Свернув за угол, Джозеф Стоун увидел свой дом. Они купили его совсем недавно, решив, что ребенку будет лучше расти за городом, где не носятся шальные водители, не прячутся в подворотнях извращенцы в длинных плащах, не рыскают по улицам бродячие собаки. Здесь, в пригороде, жизнь текла по-другому. Капля за каплей она вытекала из отмеренных судьбой тел и впитывалась в нагретую лучами солнца почву под ногами.
Здесь когда-то рос и сам Джозеф.
Оставалось всего несколько шагов. Он уже разглядел свет ночника в их спальне и брезгливо поморщился от одной только мысли, что жена так и не легла спать, ожидая его прихода, словно верная дворняга. Видел брошенное на скамейку у крыльца одеяло, в которое она любила кутаться, всматриваясь в темную улицу.
Джозеф Стоун остановился, чуть пошатнувшись на нетвердых ногах, словно не решаясь перешагнуть эту черту, за которой снова наденет маску приличного семьянина. Его взгляд пробежал от входной двери до угла, поднялся вверх по водосточный трубе, задержался на приставленной к крыше лестнице – он собирался прочистить каминную трубу перед тем, как выпадет первый снег, но все откладывал, – и уткнулся в выделявшийся светлым пятном на фоне темного окна детской комнаты листок бумаги. Отсюда невозможно было разглядеть, что на нем нарисовано, но само собой в памяти вспыхнуло изображение искривленного карикатурного лица, нарисованного его маленьким сынишкой сегодня на ярмарке.
“У вашего сына талант”. Только идиот мог принять эти закорючки за более или менее приличную мазню.
Откуда-то налетел порыв ветра, разворошил опавшие листья, и в нос ударил запах осени, так некстати начавшейся в самый разгар лета, задержавшегося аж до конца сентября. Джозеф поежился, вздохнул, оглянулся на тонущие в темноте соседские дома, и уже собирался открыть калитку, как почувствовал, что за спиной кто-то есть.
Резкая боль пронзила череп и добралась до пропитанных пивом мозгов. Еще секунду взгляд цеплялся за светлое пятно листа бумаги в окне сына, а потом все померкло.

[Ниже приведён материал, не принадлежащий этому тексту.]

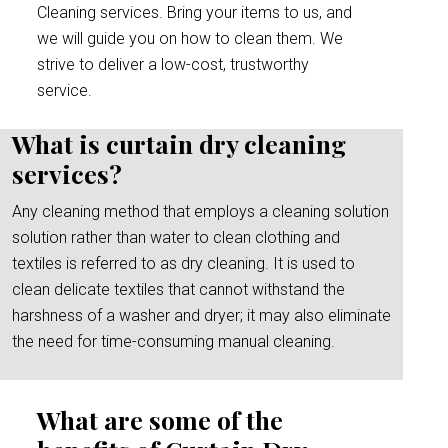
Cleaning services. Bring your items to us, and
we will guide you on how to clean them. We
strive to deliver a low-cost, trustworthy
service.
What is curtain dry cleaning
services?
Any cleaning method that employs a cleaning solution
solution rather than water to clean clothing and
textiles is referred to as dry cleaning. It is used to
clean delicate textiles that cannot withstand the
harshness of a washer and dryer; it may also eliminate
the need for time-consuming manual cleaning.
What are some of the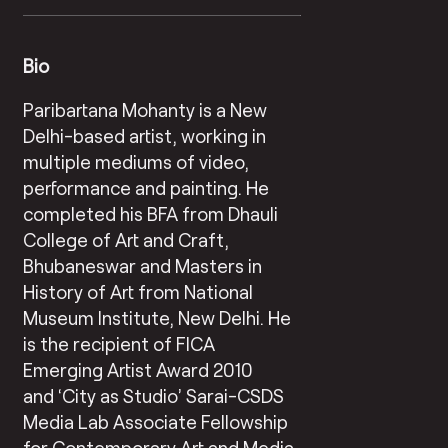
Bio
Paribartana Mohanty is a New
Delhi-based artist, working in
multiple mediums of video,
performance and painting. He
completed his BFA from Dhauli
College of Art and Craft,
Bhubaneswar and Masters in
History of Art from National
Museum Institute, New Delhi. He
is the recipient of FICA
Emerging Artist Award 2010
and ‘City as Studio’ Sarai-CSDS
Media Lab Associate Fellowship
for Contemporary Art and Media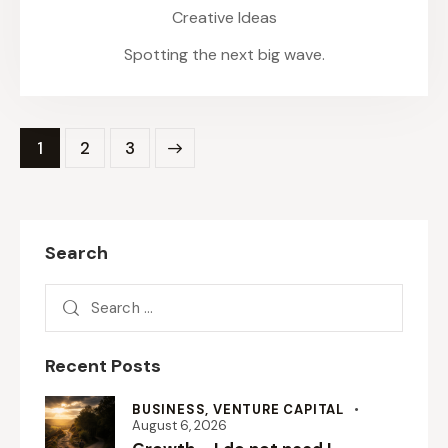
Creative Ideas
Spotting the next big wave.
1
>
2
3
Search
Recent Posts
BUSINESS,
VENTURE CAPITAL
August 6, 2026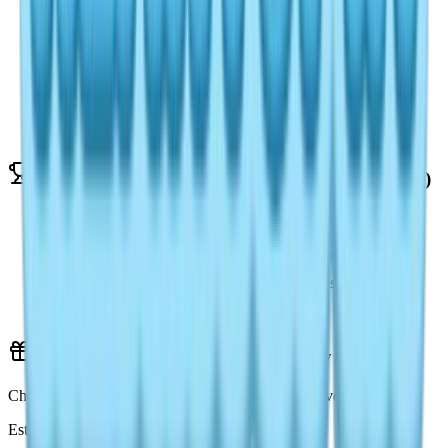
Daily Login Bonus: 60 Crystals
Complete 5 Daily Quests: 100 Crystals
Onsen Egg Hunt (Day 8-16): 50 Crystals/day
Aurora Banquet Deliveries: 60 Crystals
Fishing Tournament Participation: 150 Crystals
Weekly Moonlight Crystals Sources (1,200/week)
Defeat Weekly Boss: 300 Crystals
Exhibition Gallery Ranking: 200-500 Crystals
Participate in Snow Concert: 200 Crystals
Referral Bonus: 200 Crystals
Active Redemption Codes (February 2026)
Check our Heartopia Codes page for the latest active ones
Estimate: 500-800 Crystals from active codes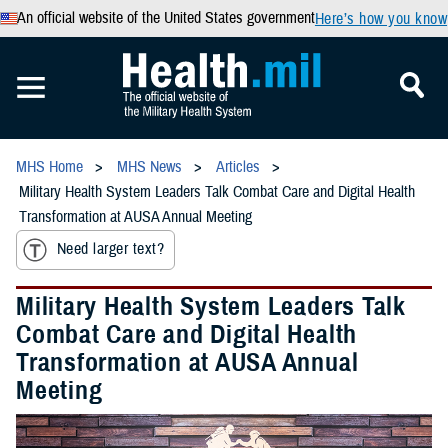
An official website of the United States government
Here’s how you know
MHS Home
MHS News
Articles
Military Health System Leaders Talk Combat Care and Digital Health
Transformation at AUSA Annual Meeting
Need larger text?
Military Health System Leaders Talk
Combat Care and Digital Health
Transformation at AUSA Annual
Meeting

Тело Джозефа Стоуна нашел маленький Джонни. Как только проснулся, он сразу бросился к окну, чтобы забрать рисунок, оставленный там на ночь, как велел тот странный и немного страшный великан-карикатурист с ярмарки, обещая, что отец больше никогда не станет дергать его и тянуть домой, когда так хочется остаться и еще хоть одним глазком посмотреть на шоу уродов или сделать всего один круг на детском паровозике, объезжающем всю территорию ярмарки.
Рисунка на окне не было. Огромными от удивления глазами мальчишка шарил по двору, пока не наткнулся на то, что сначала показалось огромной ростовой куклой в жуткой маске, каких он видел вчера: изуродованное огромными стежками раздутое лицо, вылезшие из орбит глаза, черная рваная пропасть беззубого рта, тянущегося до самых ушей в беззвучной улыбке.